* [PROVIDED RECORDS]
※ ※ ※

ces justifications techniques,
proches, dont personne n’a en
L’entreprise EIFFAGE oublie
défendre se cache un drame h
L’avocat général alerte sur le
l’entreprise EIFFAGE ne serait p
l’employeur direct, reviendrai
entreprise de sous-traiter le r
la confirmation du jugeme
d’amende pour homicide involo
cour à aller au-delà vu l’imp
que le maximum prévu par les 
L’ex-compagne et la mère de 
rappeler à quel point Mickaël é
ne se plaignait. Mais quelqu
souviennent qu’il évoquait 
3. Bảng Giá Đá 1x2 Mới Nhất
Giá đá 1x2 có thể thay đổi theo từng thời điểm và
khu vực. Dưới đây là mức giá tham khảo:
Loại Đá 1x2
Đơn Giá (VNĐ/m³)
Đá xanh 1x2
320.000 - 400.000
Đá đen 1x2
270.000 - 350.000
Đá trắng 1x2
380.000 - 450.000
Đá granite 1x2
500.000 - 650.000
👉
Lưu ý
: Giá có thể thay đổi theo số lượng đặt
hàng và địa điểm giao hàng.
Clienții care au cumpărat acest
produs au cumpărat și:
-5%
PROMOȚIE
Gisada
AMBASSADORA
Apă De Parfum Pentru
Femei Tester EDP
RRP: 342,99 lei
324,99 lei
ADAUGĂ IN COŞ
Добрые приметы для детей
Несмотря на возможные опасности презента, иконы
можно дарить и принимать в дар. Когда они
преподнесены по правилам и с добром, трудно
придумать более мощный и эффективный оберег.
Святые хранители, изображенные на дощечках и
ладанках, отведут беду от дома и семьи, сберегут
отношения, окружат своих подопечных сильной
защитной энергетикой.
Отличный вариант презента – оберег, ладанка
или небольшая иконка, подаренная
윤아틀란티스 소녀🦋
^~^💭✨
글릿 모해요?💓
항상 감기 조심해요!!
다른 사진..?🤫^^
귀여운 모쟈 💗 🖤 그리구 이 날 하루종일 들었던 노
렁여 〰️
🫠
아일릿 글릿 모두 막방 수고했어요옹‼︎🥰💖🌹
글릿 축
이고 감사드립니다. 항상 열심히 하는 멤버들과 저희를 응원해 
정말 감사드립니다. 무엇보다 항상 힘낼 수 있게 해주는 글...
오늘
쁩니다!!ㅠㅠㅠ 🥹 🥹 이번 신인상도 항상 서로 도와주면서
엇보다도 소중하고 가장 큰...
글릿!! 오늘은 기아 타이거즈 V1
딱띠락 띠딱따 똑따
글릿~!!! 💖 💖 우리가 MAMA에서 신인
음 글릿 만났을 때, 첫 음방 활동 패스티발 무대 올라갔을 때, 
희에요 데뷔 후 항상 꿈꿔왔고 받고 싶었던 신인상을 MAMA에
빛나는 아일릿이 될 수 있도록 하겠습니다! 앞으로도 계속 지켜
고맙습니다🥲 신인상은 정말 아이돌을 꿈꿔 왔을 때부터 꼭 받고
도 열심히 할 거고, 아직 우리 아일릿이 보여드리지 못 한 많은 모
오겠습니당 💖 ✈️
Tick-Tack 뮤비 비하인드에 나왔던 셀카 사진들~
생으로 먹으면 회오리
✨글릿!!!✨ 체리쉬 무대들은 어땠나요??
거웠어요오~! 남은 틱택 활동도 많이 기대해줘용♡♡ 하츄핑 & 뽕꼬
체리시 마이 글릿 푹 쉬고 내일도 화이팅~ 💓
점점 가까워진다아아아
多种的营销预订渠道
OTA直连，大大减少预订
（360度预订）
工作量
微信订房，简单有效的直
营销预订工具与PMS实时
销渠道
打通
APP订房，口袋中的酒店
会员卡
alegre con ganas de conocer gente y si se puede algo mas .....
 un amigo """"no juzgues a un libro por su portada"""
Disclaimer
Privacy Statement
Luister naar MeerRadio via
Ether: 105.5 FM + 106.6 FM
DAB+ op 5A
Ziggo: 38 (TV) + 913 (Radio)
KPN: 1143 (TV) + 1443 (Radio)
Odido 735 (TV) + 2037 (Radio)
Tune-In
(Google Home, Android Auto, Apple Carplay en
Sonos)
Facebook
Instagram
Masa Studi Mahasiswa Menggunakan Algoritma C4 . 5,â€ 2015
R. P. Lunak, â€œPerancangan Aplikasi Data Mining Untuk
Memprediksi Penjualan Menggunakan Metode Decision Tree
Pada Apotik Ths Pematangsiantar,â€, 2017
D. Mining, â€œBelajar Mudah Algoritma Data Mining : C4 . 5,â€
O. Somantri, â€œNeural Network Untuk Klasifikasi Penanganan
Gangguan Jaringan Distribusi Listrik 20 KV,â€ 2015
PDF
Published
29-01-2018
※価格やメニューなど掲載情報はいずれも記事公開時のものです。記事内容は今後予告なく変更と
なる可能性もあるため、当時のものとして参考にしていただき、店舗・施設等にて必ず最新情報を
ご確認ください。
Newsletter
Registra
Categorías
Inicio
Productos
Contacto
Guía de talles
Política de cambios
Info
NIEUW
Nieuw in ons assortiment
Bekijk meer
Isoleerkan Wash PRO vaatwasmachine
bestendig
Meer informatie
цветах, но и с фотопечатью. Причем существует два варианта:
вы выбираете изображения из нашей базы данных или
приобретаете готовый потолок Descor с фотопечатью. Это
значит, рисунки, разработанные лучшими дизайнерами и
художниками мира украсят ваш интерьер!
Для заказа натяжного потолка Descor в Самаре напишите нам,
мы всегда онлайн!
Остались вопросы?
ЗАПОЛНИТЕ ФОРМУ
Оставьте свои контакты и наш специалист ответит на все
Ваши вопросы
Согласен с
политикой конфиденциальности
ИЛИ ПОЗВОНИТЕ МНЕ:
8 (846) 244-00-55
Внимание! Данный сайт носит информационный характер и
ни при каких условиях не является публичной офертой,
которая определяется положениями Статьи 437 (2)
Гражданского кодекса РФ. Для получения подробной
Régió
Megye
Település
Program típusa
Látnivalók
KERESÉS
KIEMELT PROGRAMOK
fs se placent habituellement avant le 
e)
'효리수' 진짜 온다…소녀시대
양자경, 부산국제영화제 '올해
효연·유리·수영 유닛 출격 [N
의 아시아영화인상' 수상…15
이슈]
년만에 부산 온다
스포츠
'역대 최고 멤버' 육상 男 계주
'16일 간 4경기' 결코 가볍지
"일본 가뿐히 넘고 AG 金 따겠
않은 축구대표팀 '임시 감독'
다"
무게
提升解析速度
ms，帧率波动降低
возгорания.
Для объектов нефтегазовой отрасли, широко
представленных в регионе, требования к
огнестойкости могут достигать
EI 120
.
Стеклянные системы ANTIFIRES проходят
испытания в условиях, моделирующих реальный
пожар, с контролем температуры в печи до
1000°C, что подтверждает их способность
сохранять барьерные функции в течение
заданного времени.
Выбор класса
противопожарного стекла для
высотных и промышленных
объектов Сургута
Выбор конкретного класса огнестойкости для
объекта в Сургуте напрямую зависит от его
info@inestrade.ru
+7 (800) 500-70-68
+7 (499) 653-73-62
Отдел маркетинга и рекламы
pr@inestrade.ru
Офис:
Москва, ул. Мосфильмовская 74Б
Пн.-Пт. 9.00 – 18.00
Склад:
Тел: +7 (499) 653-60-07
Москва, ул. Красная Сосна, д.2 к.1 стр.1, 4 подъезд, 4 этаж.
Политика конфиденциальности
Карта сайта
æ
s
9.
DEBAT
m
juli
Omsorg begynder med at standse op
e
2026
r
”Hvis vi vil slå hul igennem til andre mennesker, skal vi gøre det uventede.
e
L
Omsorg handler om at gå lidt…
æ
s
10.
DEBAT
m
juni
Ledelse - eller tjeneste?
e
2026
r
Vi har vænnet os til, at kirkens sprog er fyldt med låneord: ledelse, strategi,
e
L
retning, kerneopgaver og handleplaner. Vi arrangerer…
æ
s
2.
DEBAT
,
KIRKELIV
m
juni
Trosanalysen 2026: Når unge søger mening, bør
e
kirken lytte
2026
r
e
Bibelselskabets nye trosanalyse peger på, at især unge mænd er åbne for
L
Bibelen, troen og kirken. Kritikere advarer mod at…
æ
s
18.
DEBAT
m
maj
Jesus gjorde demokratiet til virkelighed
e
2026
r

※ ※ ※

* [WORK REQUIRED]
The line above containing "Política de cambios", the line containing "высотных и промышленных", and every line between them are to be transcribed exactly; no other line is wanted.

* [OUTPUT OF THE EXERCISE]
Política de cambios
Info
NIEUW
Nieuw in ons assortiment
Bekijk meer
Isoleerkan Wash PRO vaatwasmachine
bestendig
Meer informatie
цветах, но и с фотопечатью. Причем существует два варианта:
вы выбираете изображения из нашей базы данных или
приобретаете готовый потолок Descor с фотопечатью. Это
значит, рисунки, разработанные лучшими дизайнерами и
художниками мира украсят ваш интерьер!
Для заказа натяжного потолка Descor в Самаре напишите нам,
мы всегда онлайн!
Остались вопросы?
ЗАПОЛНИТЕ ФОРМУ
Оставьте свои контакты и наш специалист ответит на все
Ваши вопросы
Согласен с
политикой конфиденциальности
ИЛИ ПОЗВОНИТЕ МНЕ:
8 (846) 244-00-55
Внимание! Данный сайт носит информационный характер и
ни при каких условиях не является публичной офертой,
которая определяется положениями Статьи 437 (2)
Гражданского кодекса РФ. Для получения подробной
Régió
Megye
Település
Program típusa
Látnivalók
KERESÉS
KIEMELT PROGRAMOK
fs se placent habituellement avant le 
e)
'효리수' 진짜 온다…소녀시대
양자경, 부산국제영화제 '올해
효연·유리·수영 유닛 출격 [N
의 아시아영화인상' 수상…15
이슈]
년만에 부산 온다
스포츠
'역대 최고 멤버' 육상 男 계주
'16일 간 4경기' 결코 가볍지
"일본 가뿐히 넘고 AG 金 따겠
않은 축구대표팀 '임시 감독'
다"
무게
提升解析速度
ms，帧率波动降低
возгорания.
Для объектов нефтегазовой отрасли, широко
представленных в регионе, требования к
огнестойкости могут достигать
EI 120
.
Стеклянные системы ANTIFIRES проходят
испытания в условиях, моделирующих реальный
пожар, с контролем температуры в печи до
1000°C, что подтверждает их способность
сохранять барьерные функции в течение
заданного времени.
Выбор класса
противопожарного стекла для
высотных и промышленных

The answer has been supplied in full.